Лиля Брик: Её Лиличество на фоне Люциферова века | страница 109
Два зимних месяца Маяковский бегал с Лубянского проезда в Водопьяный переулок и заглядывал в окна, за которыми Лиля веселилась как ни в чем не бывало. И хотя условлено было не писать писем, не наводить мосты, он не мог отрезать себя совсем. Плача, передавал через Аннушку записочки, рисунки, книжки с горькими рифмованными посвящениями, цветы и живых птиц в клетках — таких же заключенных, как он сам. В такой обстановке горя, постоянных рыданий, нервного потрясения и отвращения к самому себе, к быту, к обывательщине, к попойкам и картам писалась поэма «Про это».
Пока Маяковский изживал быт, Лиля без всяких угрызений совести погружалась в него еще глубже. И мещанского чаевничанья, которое Маяковский поносит в поэме, не бросала. В начале февраля она хвастает Эльзе успехом своего эксперимента над поэтом:
«Прошло уже больше месяца: он днем и ночью ходит под окнами, нигде не бывает и написал лирическую поэму в 1300 строк. Значит, на пользу! Я в замечательном настроении. Тик мой (заработанный в Тюрингии, еще в девичестве, когда Осип в очередной раз ее бросил. — А. Г.) совершенно прошел. Наслаждаюсь свободой. Занялась опять балетом — каждый день делаю экзерсис. По вечерам танцуем. Оська танцует идеально — ничуть не хуже Герцмана!!! Мы завели себе даже тапера. Заразили пол-Москвы. <...> Материально живу не плохо, деньги беру у Левочки (Гринкруга. — А. Г.) — у него сейчас много»>[222].

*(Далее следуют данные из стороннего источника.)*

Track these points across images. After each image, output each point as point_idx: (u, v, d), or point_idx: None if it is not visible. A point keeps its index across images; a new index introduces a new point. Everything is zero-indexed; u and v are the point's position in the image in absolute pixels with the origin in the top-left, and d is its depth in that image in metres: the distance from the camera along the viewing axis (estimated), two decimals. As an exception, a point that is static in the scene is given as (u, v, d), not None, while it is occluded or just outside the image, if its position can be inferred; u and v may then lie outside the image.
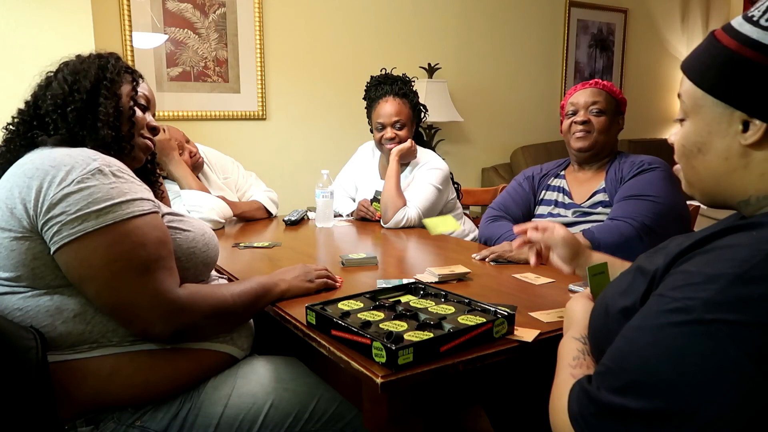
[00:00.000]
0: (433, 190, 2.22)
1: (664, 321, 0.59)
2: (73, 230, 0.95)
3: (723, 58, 0.67)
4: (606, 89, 1.80)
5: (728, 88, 0.66)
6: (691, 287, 0.59)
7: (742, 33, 0.65)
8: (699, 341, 0.56)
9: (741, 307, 0.55)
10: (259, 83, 3.26)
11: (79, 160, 0.99)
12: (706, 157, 0.71)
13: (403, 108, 2.28)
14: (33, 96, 1.14)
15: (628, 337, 0.63)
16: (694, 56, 0.72)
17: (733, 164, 0.68)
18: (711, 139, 0.69)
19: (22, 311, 1.00)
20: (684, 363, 0.56)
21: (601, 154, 1.81)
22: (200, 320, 1.05)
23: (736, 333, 0.55)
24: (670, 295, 0.61)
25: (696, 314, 0.57)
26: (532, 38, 4.32)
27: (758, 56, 0.63)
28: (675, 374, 0.56)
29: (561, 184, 1.88)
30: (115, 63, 1.17)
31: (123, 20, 2.85)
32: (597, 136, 1.77)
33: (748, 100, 0.65)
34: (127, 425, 1.04)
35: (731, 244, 0.61)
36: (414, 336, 0.96)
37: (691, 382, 0.56)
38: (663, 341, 0.58)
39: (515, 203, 1.91)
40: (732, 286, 0.56)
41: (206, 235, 1.20)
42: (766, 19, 0.64)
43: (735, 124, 0.67)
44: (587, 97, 1.79)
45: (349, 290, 1.31)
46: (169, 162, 2.07)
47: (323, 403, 1.15)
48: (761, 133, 0.65)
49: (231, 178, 2.39)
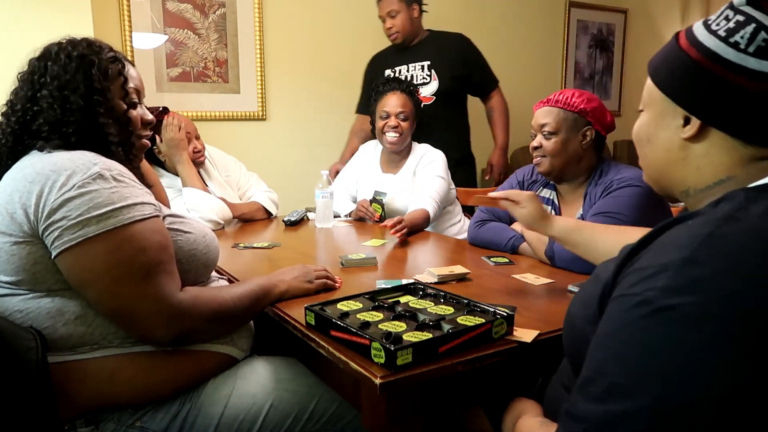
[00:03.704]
0: (441, 181, 2.32)
1: (630, 318, 0.61)
2: (74, 235, 0.95)
3: (673, 56, 0.74)
4: (559, 104, 1.67)
5: (673, 85, 0.73)
6: (647, 280, 0.61)
7: (695, 35, 0.72)
8: (665, 329, 0.58)
9: (695, 287, 0.58)
10: (259, 83, 3.26)
11: (79, 165, 0.99)
12: (653, 147, 0.78)
13: (408, 103, 2.37)
14: (20, 105, 1.08)
15: (599, 344, 0.64)
16: (657, 54, 0.79)
17: (674, 156, 0.75)
18: (657, 131, 0.77)
19: (23, 313, 1.00)
20: (658, 353, 0.58)
21: (567, 174, 1.72)
22: (201, 324, 1.06)
23: (697, 313, 0.57)
24: (629, 293, 0.62)
25: (657, 303, 0.58)
26: (532, 38, 4.32)
27: (702, 59, 0.70)
28: (653, 367, 0.58)
29: (551, 197, 1.82)
30: (98, 62, 1.10)
31: (123, 20, 2.85)
32: (551, 160, 1.69)
33: (688, 98, 0.71)
34: (127, 426, 1.04)
35: (673, 236, 0.64)
36: (413, 336, 0.96)
37: (669, 372, 0.57)
38: (634, 337, 0.60)
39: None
40: (682, 270, 0.59)
41: (207, 237, 1.20)
42: (716, 24, 0.70)
43: (677, 118, 0.73)
44: (539, 119, 1.70)
45: (348, 291, 1.31)
46: (178, 160, 2.12)
47: (323, 403, 1.15)
48: (696, 129, 0.71)
49: (233, 176, 2.40)
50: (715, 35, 0.70)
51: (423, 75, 2.91)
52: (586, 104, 1.66)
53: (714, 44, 0.69)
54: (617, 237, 1.18)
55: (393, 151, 2.40)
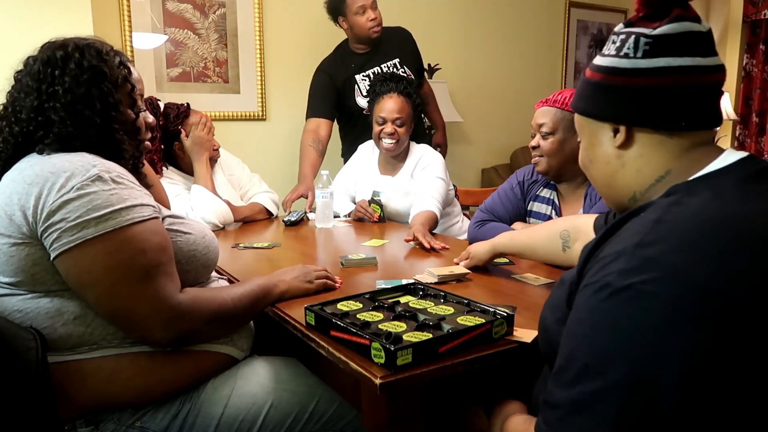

Маяковский, маяча под ее окнами, слышит музыку. Выспрашивает у Аннушки, что и как, та приносит в переднике сводки о господском веселье:
...Слова так
(не то чтоб со зла):
«Один тут сломал ногу,
так вот веселимся, чем бог послал,
танцуем себе понемногу».
Да,
их голосá.
Знакомые выкрики.
Застыл в узнаваньи,
расплющился, нем...
...................................................
И снова
хлопанье двери и карканье,
и снова танцы, полами исшарканные.
И снова
стен раскаленные степи
под ухом звенят и вздыхают в тустепе...
Тустепом (буквально — двойной шаг) называли модный тогда американский танец. Лиля никогда не отставала от моды.
Ей и впрямь казалось, что Маяковский отлучен себе же во благо. Ну помучается, ну пострадает, ну подавится собственными кишками, зато напишет гениальную поэму. Ведь именно стихами он и был ей дорог. Она искренне считала, что в уюте, тепле и самодовольстве ее Щеник быстро испишется. Ему требовалась тряска. Здесь вспоминается фраза, отпущенная потомком Достоевского на литературном собрании, куда приезжал президент России: «Чтобы писать хорошо, писатель должен пострадать, а еще лучше — посидеть».